Sunday, September 13, 2015

Pictures of a thousand thoughts close today at the National Gallery of Art

Andrew Moore (b. 1957), Palace Theater, Gary, Indiana, 2008, National Gallery of Art, Washington, D.C.

Before it closes today, a photography show at the National Gallery of Art certainly makes a visit worthwhile to see the second of three celebratory exhibitions of the 25th anniversary of the Gallery's vast photograph collection, this one entitled The Memory of Time:  Contemporary Photographs at the National Gallery of Art.

If it is peace and solace you may be seeking, however, this is likely not a good place to drop in since the renderings will leave you anything but calm. Many of the photographs will engage your mind in a tumultuous way, especially two by Andrew Moore (b. 1957): Palace Theater, Gary, Indiana, 2008, and Model T Headquarters, Highland Park, Michigan, 2009.
 
Palace Theater, a large color picture, is a haunted house, the den of the Phantom of the Opera, a graveyard of old pieces which I loved for its magical effects and the ability to lose myself in what was.   

It is full of objects and stimulation, and once you see the photograph, it shall not be  forgotten.

Moore's works described in the exhibition's catalogue are photographs of "places which have undergone accelerated cycles of growth and decay, transfigured less by the slow march of time than by sudden catastrophe  or cataclysmic change."  

The son of an architect, Moore studied photography at Princeton and spent thirty years taking pictures of buildings which have seen their uses change, their facades decay and, in some cases, disappear, like a tree in the forest which eventually withers, bends, and dies. Like an old person in a nursing home with no one to attend to her, sitting, waiting to totally collapse into a heap of death. But those are living things and buildings are not.  Or, are they?

Required actions:
a – Rewrite the part of the post about the photography exhibition starting with "Pictures of a" and going on through "Park, Michigan, 2009.", changing "Palace Theater" to "Palace Cinema".
b – Carry on the post about the photography exhibition from the point where it stops.

Material provided:
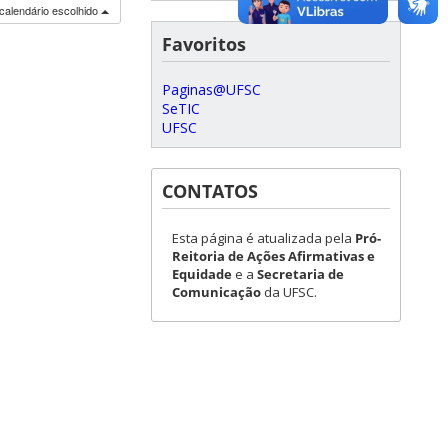
calendário escolhido
Favoritos
Paginas@UFSC
SeTIC
UFSC
CONTATOS
Esta página é atualizada pela
Pró-
Reitoria de Ações Afirmativas e
Equidade
e a
Secretaria de
Comunicação
da UFSC.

Written answers:
a –
Pictures of a thousand thoughts close today at the National Gallery of Art

Andrew Moore (b. 1957), Palace Cinema, Gary, Indiana, 2008, National Gallery of Art, Washington, D.C.

Before it closes today, a photography show at the National Gallery of Art certainly makes a visit worthwhile to see the second of three celebratory exhibitions of the 25th anniversary of the Gallery's vast photograph collection, this one entitled The Memory of Time:  Contemporary Photographs at the National Gallery of Art.

If it is peace and solace you may be seeking, however, this is likely not a good place to drop in since the renderings will leave you anything but calm. Many of the photographs will engage your mind in a tumultuous way, especially two by Andrew Moore (b. 1957): Palace Cinema, Gary, Indiana, 2008, and Model T Headquarters, Highland Park, Michigan, 2009.

b –
To see the Palace Theatre in its last state, one of decay and ruin, one can easily imagine the grandeur and beauty it claimed when it served Gary as a center of activity and performance, color, and vitality.  The "before and after."  The theater was built in 1925 for vaudeville acts, then it became a theatre, and now...What is it now?

Gather ye rosebuds while ye may,
   Old Time is still a-flying;
And this same flower that smiles today
   Tomorrow will be dying.

The glorious lamp of heaven, the sun, 
   The higher he’s a-getting,
The sooner will his race be run,
   And nearer he’s to setting.

That age is best which is the first,
   When youth and blood are warmer;
But being spent, the worse, and worst
   Times still succeed the former. 

Then be not coy, but use your time,
   And while ye may, go marry;
For having lost but once your prime,
   You may forever tarry.
 Robert Herrick (1591-1674)


Andrew Moore (b. 1957), Model T Headquarters, Highland Park, Michigan, 2009, National Gallery of Art, Washington, D.C.

And then there is Moore's Model T Headquarters, half consumed by a grassy green carpet where moisture and mildew odors seep through the picture, and almost ooze out onto the gallery floor, enough to practically smell the putrid odors.  The open door in the photograph leads to past human interaction, while isolation and loneliness are what remain. The curvy lines of the grass contrast with the lines of the door and the wall which mean...what?  In a previous life, I saw many empty scenes like this one in empty, vacant buildings.

In the exhibition are 76 photographs by 26 international artists, presented for the first time at the National Gallery of Art. Curators are the Gallery's Sarah Greenough and Andrea Nelson.  

We the people are grateful to the Alfred H. Moses and Fern M. Schad Fund which made it possible for the National Gallery to acquire these photographs. 

The third and last exhibition of the photography series is Celebrating Photography at the National Gallery of Art:  Recent Gifts, scheduled November 1, 2015 through March 27, 2016.  

The first was In Light of the Past: Twenty-Five Years of Photography at the National Gallery of Art which closed July 26, 2015.


What: The Memory of Time:  Contemporary Photographs at the National Gallery of Art

When: Sunday, September 13, 2015, 11 a.m. - 6 p.m.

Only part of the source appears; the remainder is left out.